- Born: Suzanne DeLuca 1957 or 1958 (age 67–68)
- Education: Sacred Heart University (BBA)
- Occupation: Businesswoman
- Title: Former president and CEO, Subway
- Term: 2015-2018
- Predecessor: Fred DeLuca
- Successor: Trevor Haynes
- Spouse: Gary Greco
- Relatives: Fred DeLuca (brother)

= Suzanne Greco =

American businesswoman

Suzanne Greco (née DeLuca, born 1957/58) is an American businesswoman who was the president and CEO of the Subway fast food chain from January 2015 to June 2018. She is the sister of Fred DeLuca, the co-founder of the company.

==Early life==
She was born Suzanne DeLuca, the daughter of Salvatore DeLuca and Carmela DeLuca.

She has a bachelor's degree in business administration from Sacred Heart University.

==Career==
Greco began working at Subway in 1973 and was running operations and research and development.

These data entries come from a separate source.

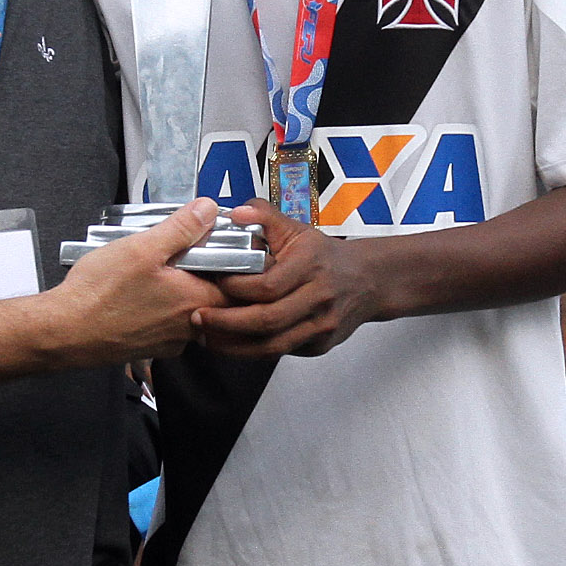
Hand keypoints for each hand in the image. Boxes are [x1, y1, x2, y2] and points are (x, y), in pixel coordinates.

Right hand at [53, 199, 229, 365]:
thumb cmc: (98, 295)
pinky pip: (168, 323)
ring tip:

She is the sister of Fred DeLuca, the co-founder of Subway. She became the CEO of Subway in January 2015 when her brother was ill with leukemia (he died in September 2015). Greco stepped down as CEO on June 30, 2018, when she became a senior advisor to the company and was succeeded by Trevor Haynes as CEO.

==Personal life==
She is married to Gary Greco, and they live in Woodbridge, Connecticut.